Am I going in the right direction? Any hint or answer is welcome.
It is enough to show that the homomorphism $\operatorname{Hom}_{R_S}(R_S,I_S) \rightarrow \operatorname{Hom}_{R_S}(J_S,I_S)$ is surjective for every ideal $J$ of $R$.
We have an exact sequence
$0 \rightarrow J \rightarrow R \rightarrow R/J \rightarrow 0$.
Since $I$ is injective, the functor $\operatorname{Hom}_R(-,I)$ is exact. Hence we have an exact sequence
$0 \rightarrow \operatorname{Hom}_R(R/J,I) \rightarrow \operatorname{Hom}_R(R,I) \rightarrow \operatorname{Hom}_R(J,I) \rightarrow 0$.
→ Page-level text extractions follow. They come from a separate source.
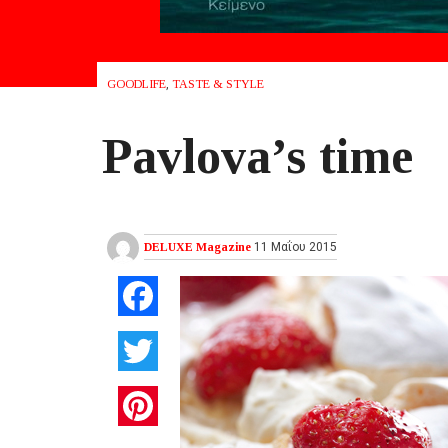
GOODLIFE
,
TASTE & STYLE
Pavlova’s time
DELUXE Magazine
11 Μαΐου 2015
Facebook
Twitter
Pinterest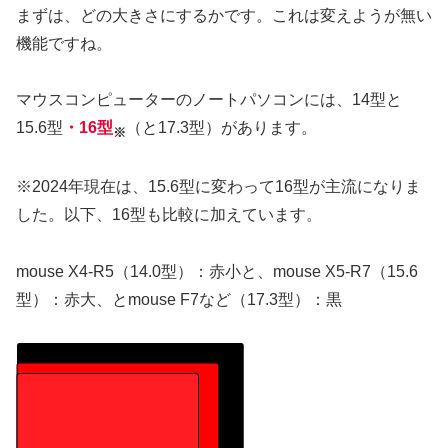
まずは、どの大きさにするかです。これは変えようが無い
機能ですね。
マウスコンピューターのノートパソコンには、14型と
15.6型
・16型
（と17.3型）があります。
※
※2024年現在は、15.6型に変わって16型が主流になりま
した。以下、16型も比較に加えています。
mouse X4-R5（14.0型）：赤小と、mouse X5-R7（15.6
型）：赤大、とmouse F7など（17.3型）：黒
Now, localization is exact, hence we have new exact sequence
$0 \rightarrow (\operatorname{Hom}_R(R/J,I))_S \rightarrow (\operatorname{Hom}_R(R,I))_S \rightarrow (\operatorname{Hom}_R(J,I))_S \rightarrow 0$.
Finally, using the fact that for any finitely generated $R$-module $M$ (where $R$ must be Noetherian) we have $(\operatorname{Hom}_R(M,I))_S = \operatorname{Hom}_{R_S}(M_S,I_S)$, we see that our last exact sequence is
$0 \rightarrow \operatorname{Hom}_{R_S}(R_S/J_S,I_S) \rightarrow \operatorname{Hom}_{R_S}(R_S,I_S) \rightarrow \operatorname{Hom}_{R_S}(J_S,I_S) \rightarrow 0$,
which proves what we wanted.